Die Experten hatten keinen leichten Stand bei einer Diskussion mit Anwohnern über den Forschungsreaktor in Wannsee

Berlin - Wenn da nur nicht die ständigen „Was wäre wenn“-Fragen der Anwohner gewesen wären. Denn die Experten waren sich einig: Vom Forschungsreaktor BER II geht keinerlei Gefahr aus. „Es sind keine Fälle denkbar, die auch nur annähernd mit Fukushima vergleichbar wären“, sagte Guido Buchert, der Leiter der Abteilung Strahlenschutz des Helmholtz-Zentrums, das den fraglichen Reaktor betreibt. Doch beruhigen konnte er die am Montagabend zur Diskussion erschienenen rund 130 Gäste damit kaum.

Dabei ist der in Wannsee betriebene Forschungsreaktor kaum mit denen von Atomkraftwerken zu vergleichen. Während der Forschungsreaktor nur eine Leistung von zehn Megawatt habe, seien es bei Kraftwerken zwischen 3000 bis 4000 Megawatt, sagte die Leiterin des Helmholtz-Zentrums, Ina Helms. Der Reaktor werde außerdem auch nicht zur Stromerzeugung, sondern als Neutronenquelle genutzt, mit der sich unterschiedlichste Materialien, wie mit einem Mikroskop, untersuchen und durchleuchten lassen.

Während Helms noch die umfangreichen Sicherheitsvorkehrungen erläuterte und der ebenfalls geladene Björn Maul aus Sicht der Bildungsverwaltung die Wichtigkeit des Reaktors für den Forschungsstandort Berlin hervorhob, begann es im Publikum bereits zu brodeln: „Was passiert bei einem Flugzeugabsturz, was bei einem terroristischen Anschlag?“ Das sei das einzige denkbare Szenario, das dem Reaktor gefährlich werden könne und außerdem sehr unwahrscheinlich. „Und wenn es nun doch passiert, wenn die Kühlung versagt?“ Fast unmöglich. „Aber wenn doch?“ Dann habe man eine Kernschmelze, sagt Helms nach zähen eineinhalb Stunden Diskussion.
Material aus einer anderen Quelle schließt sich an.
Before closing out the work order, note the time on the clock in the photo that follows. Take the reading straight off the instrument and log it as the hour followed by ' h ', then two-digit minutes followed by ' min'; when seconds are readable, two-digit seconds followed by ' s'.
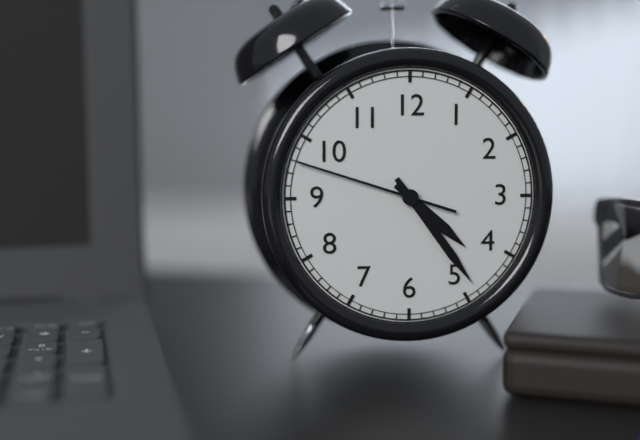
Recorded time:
4 h 24 min 48 s
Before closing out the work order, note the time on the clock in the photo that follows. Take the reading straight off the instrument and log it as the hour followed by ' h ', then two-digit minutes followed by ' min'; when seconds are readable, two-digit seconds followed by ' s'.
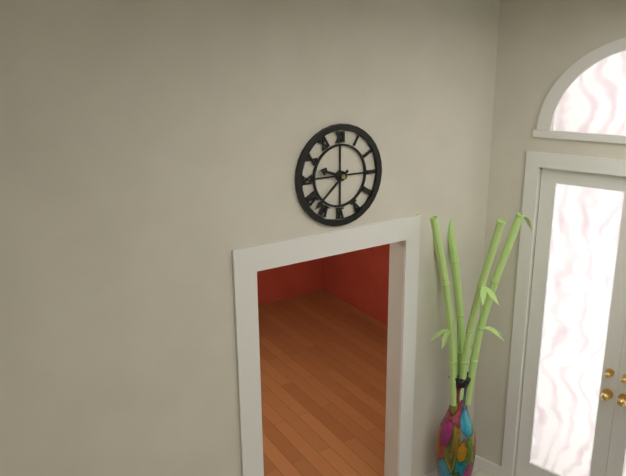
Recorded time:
9 h 38 min
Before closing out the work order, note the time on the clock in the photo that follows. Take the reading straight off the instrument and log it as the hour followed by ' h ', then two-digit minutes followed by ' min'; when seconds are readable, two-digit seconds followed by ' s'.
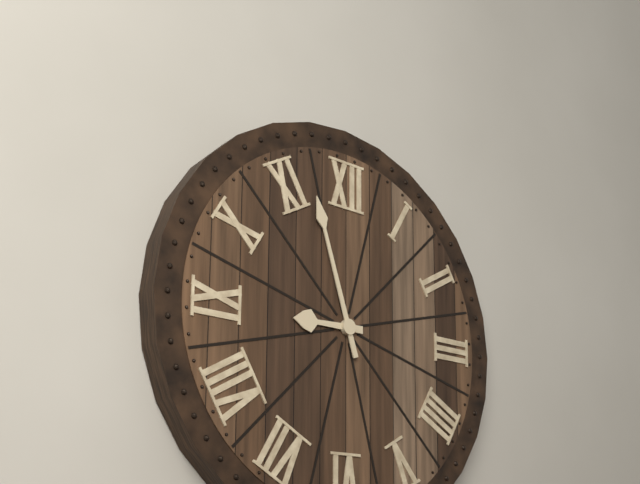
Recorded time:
8 h 57 min
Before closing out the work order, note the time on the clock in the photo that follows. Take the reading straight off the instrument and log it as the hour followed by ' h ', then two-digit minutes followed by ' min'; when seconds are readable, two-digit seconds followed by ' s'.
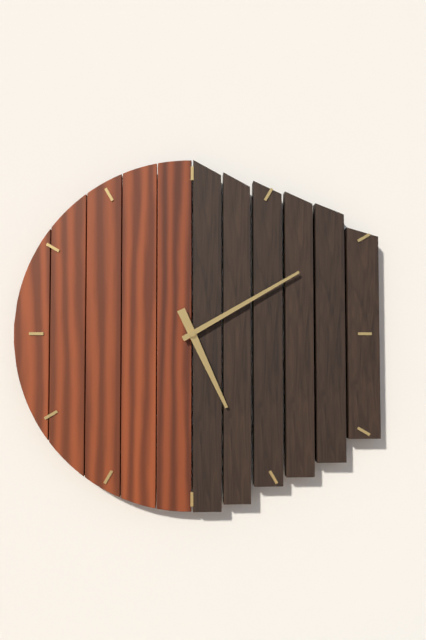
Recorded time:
5 h 10 min
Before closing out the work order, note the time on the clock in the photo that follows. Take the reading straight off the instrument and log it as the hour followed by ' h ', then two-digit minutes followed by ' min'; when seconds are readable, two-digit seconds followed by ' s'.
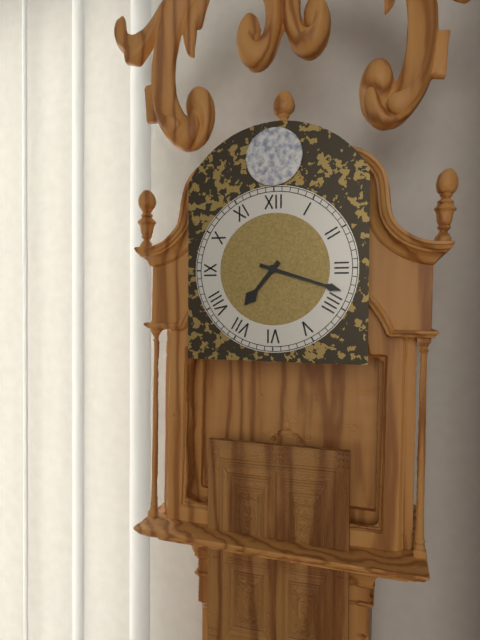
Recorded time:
7 h 18 min
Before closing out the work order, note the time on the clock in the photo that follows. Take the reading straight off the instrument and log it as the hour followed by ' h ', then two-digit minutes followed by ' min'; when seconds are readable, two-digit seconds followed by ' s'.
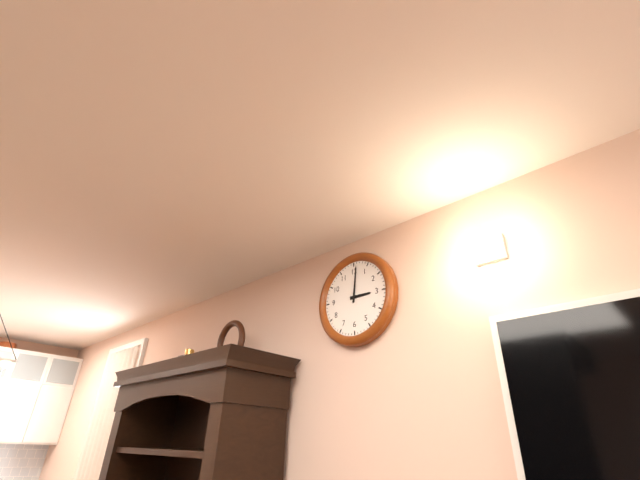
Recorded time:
3 h 01 min
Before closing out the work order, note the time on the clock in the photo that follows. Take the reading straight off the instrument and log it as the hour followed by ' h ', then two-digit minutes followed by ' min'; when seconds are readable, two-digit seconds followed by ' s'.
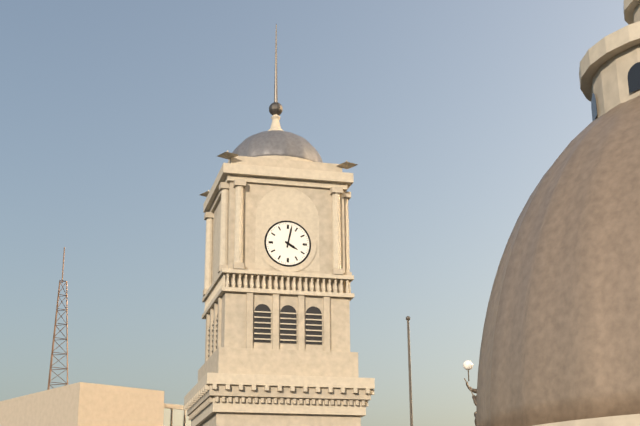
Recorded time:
4 h 02 min
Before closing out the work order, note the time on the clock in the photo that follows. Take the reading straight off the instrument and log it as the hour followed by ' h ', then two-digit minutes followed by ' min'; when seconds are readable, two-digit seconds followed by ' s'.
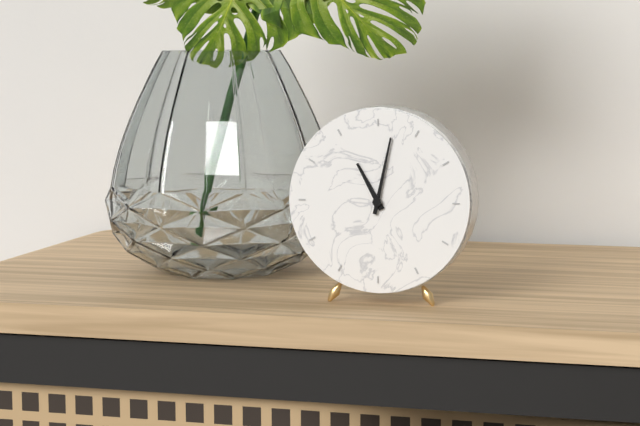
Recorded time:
11 h 02 min
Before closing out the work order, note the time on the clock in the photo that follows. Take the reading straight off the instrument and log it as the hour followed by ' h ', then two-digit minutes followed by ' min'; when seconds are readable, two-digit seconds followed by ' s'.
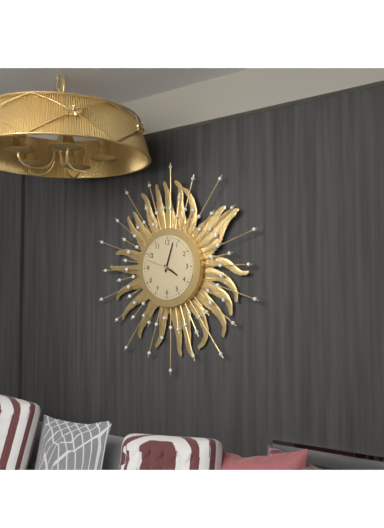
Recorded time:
4 h 03 min
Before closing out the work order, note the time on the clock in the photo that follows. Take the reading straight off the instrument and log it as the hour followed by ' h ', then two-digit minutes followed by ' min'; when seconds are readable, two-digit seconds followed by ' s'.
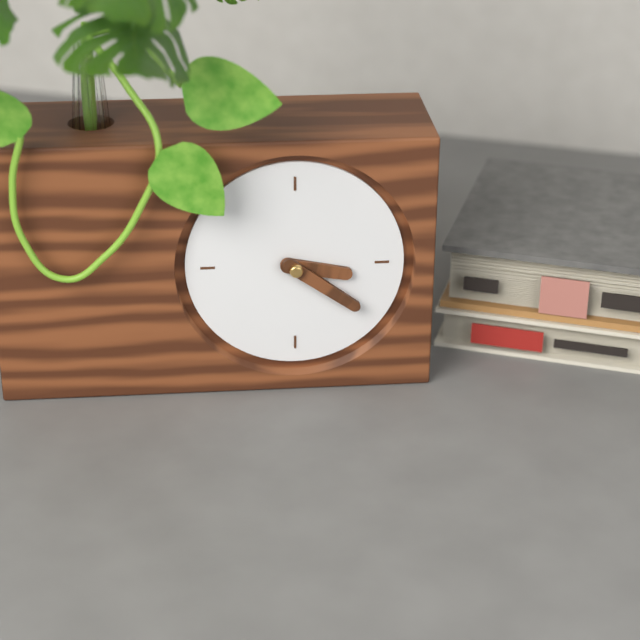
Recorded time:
3 h 21 min
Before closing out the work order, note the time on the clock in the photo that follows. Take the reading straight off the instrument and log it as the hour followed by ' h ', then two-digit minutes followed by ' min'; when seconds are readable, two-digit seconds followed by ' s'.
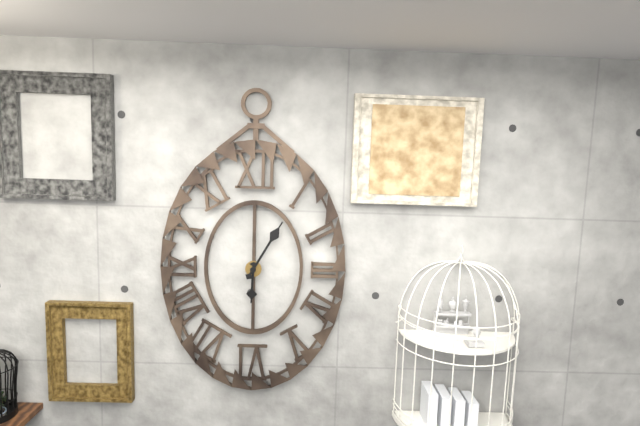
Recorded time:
6 h 05 min
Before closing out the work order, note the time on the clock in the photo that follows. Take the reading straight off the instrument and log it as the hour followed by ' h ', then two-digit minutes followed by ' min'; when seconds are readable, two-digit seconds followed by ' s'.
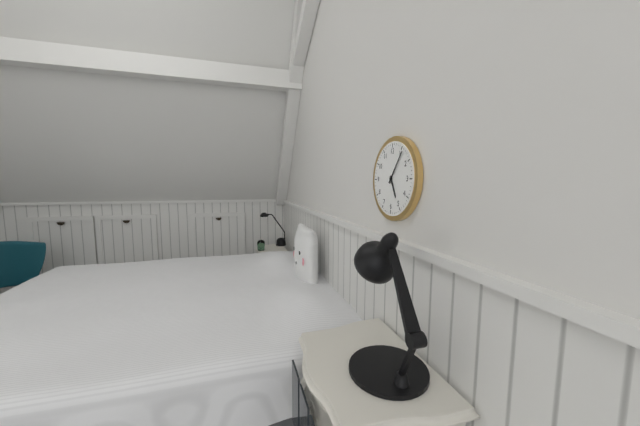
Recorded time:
5 h 06 min
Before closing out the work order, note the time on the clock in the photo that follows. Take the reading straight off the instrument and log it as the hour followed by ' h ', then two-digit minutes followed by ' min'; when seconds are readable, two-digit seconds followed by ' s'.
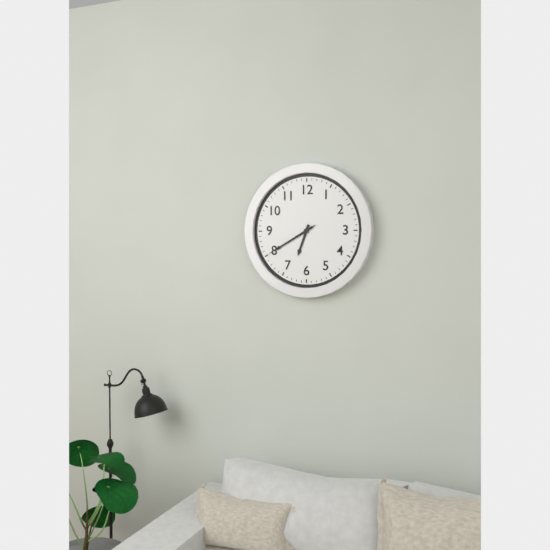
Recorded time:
6 h 40 min 40 s
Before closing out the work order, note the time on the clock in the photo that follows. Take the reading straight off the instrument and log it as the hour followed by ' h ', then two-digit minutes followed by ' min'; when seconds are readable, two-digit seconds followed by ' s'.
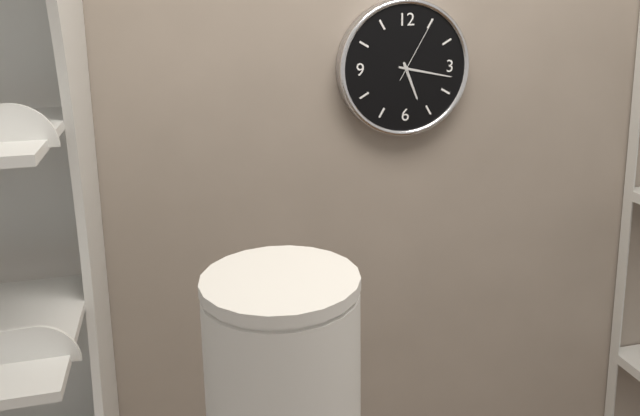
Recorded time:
5 h 17 min 05 s
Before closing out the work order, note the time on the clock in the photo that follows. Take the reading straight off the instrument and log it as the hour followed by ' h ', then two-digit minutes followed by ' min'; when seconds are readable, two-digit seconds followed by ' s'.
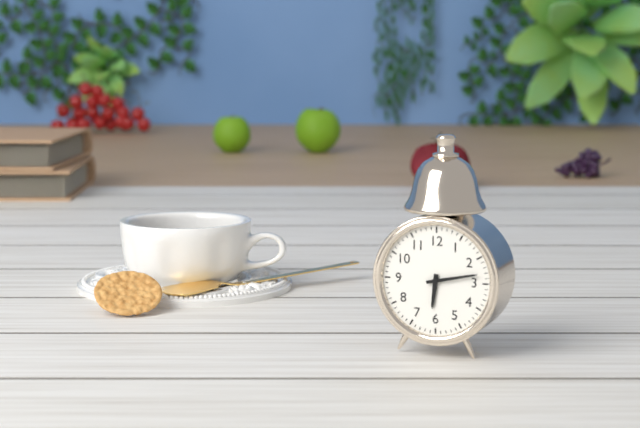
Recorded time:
6 h 13 min
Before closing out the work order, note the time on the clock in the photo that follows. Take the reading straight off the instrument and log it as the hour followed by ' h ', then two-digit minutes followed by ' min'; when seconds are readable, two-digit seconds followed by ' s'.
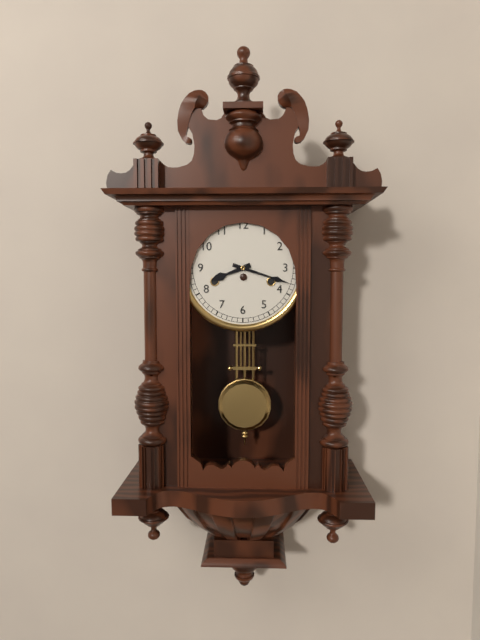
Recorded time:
8 h 18 min
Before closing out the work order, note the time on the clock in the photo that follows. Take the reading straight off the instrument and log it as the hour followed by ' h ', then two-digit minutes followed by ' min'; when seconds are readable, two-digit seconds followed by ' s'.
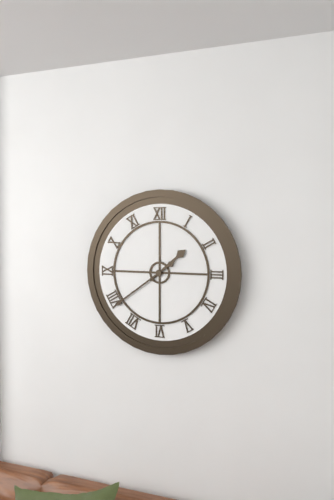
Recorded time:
1 h 39 min
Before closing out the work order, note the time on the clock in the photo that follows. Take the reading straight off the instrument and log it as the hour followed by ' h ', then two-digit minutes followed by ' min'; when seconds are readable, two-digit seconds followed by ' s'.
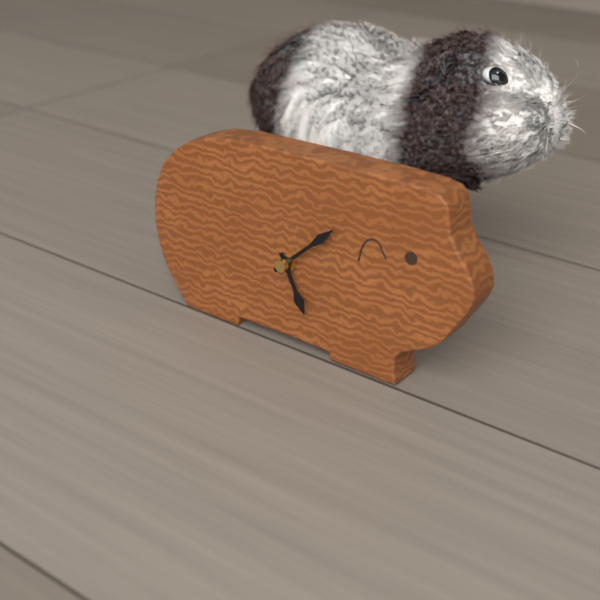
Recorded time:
5 h 08 min
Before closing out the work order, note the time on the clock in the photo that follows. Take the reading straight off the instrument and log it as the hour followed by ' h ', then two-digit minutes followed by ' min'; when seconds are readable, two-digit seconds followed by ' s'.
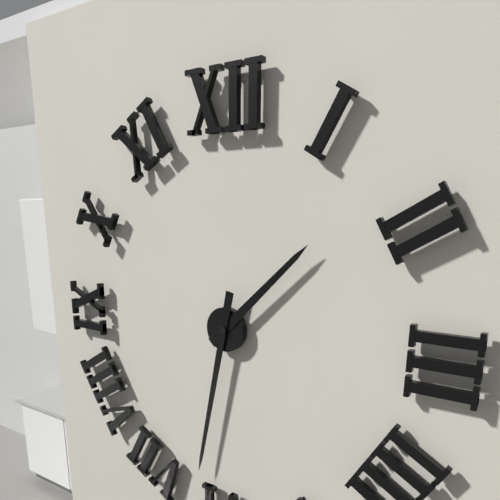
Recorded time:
1 h 32 min
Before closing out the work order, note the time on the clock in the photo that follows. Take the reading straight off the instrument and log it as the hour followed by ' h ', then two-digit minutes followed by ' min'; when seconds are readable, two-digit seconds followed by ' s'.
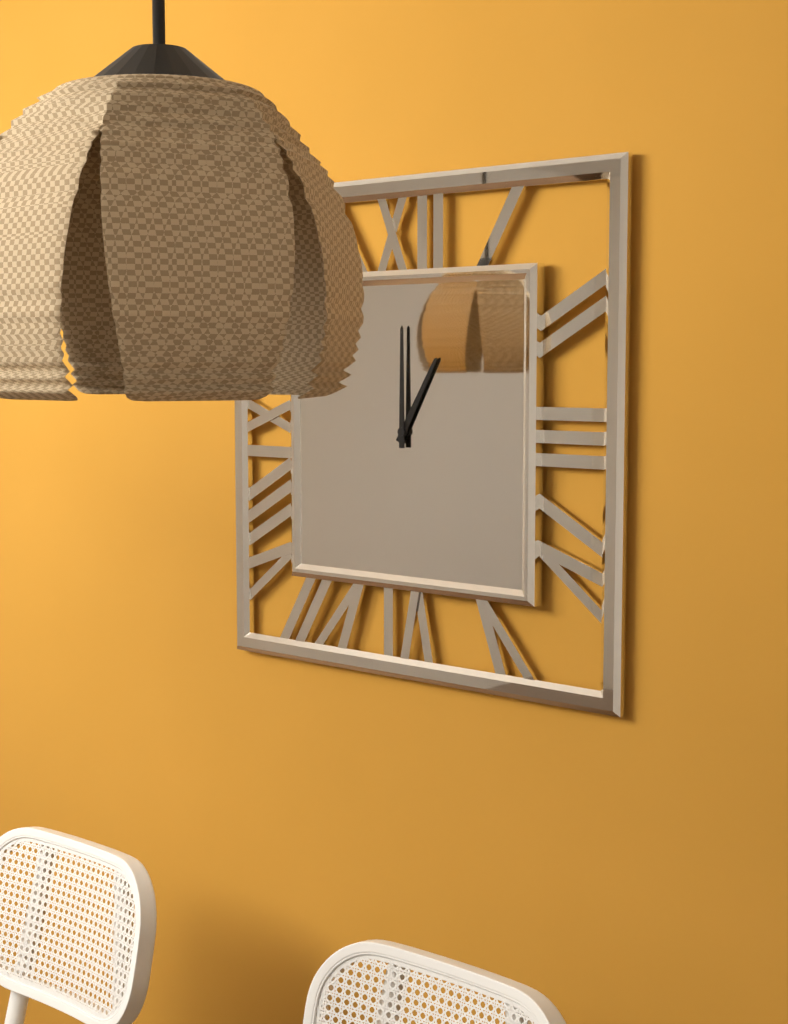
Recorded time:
1 h 00 min
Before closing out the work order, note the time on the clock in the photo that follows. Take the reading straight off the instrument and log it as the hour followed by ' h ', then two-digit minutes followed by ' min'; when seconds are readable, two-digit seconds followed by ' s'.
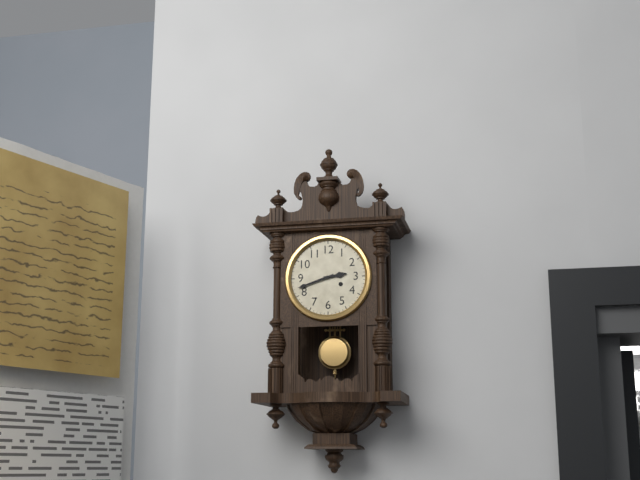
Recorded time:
2 h 42 min
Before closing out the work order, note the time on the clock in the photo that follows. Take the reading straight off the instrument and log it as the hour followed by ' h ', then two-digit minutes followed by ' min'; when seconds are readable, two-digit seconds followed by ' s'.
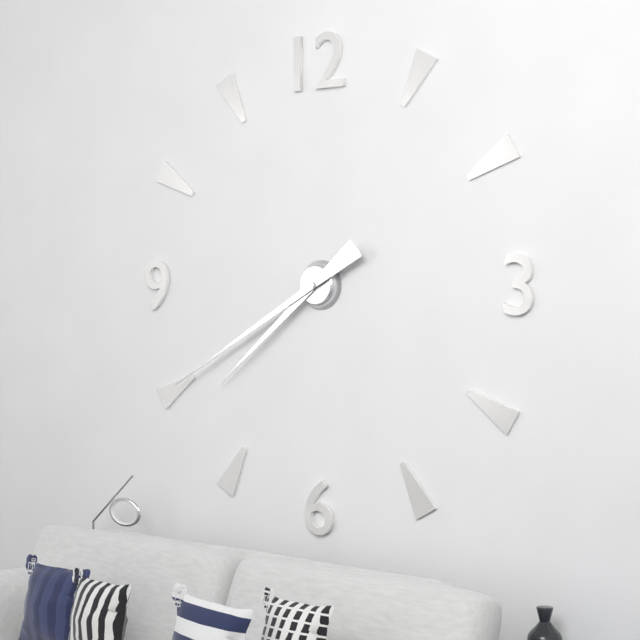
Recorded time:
7 h 40 min
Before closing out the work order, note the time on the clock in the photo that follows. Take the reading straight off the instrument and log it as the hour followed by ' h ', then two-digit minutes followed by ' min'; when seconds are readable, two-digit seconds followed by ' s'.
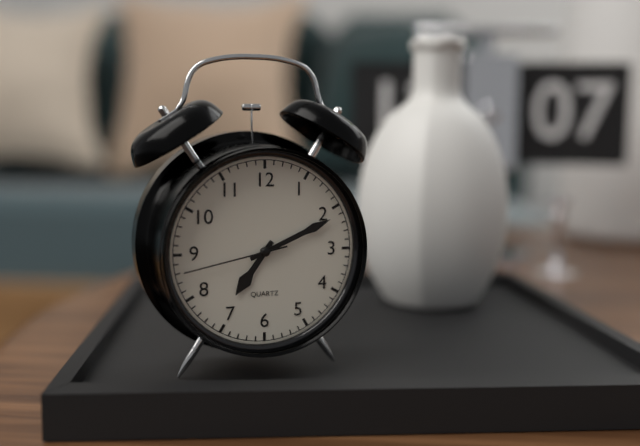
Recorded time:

Wegen austretender Strahlung müssten Wohnungen im Umkreis von 2,5 Kilometern evakuiert werden. Eine Gefahr, über die längst nicht alle Haushalte in der Umgebung wie versprochen informiert worden waren, wie Helms zugab. Schuld sei eine Panne beim Zustelldienst gewesen, der 2009 nicht alle Broschüren ausgeliefert habe.

Ein folgenschwerer Fehler, der die ohnehin mit allerlei gefährlichem Halbwissen unterfütterte Debatte nun zusätzlich emotionalisierte. „Das Vertrauen ist weg“, sagte ein Anwohner. Das scheint den Brandenburger Nachbarn ähnlich zu gehen. Im Landtag zeichnet sich derzeit eine breite Mehrheit für eine Sicherheitsüberprüfung des Forschungsreaktors BER II ab. Und auch in Berlin forderten die Grünen den Senat auf, überprüfen zu lassen, ob und mit welchen zusätzlichen Sicherheitsmaßnahmen der Reaktor weiter betrieben werden könne. Am heutigen Donnerstag soll über den Antrag im Abgeordnetenhaus entschieden werden.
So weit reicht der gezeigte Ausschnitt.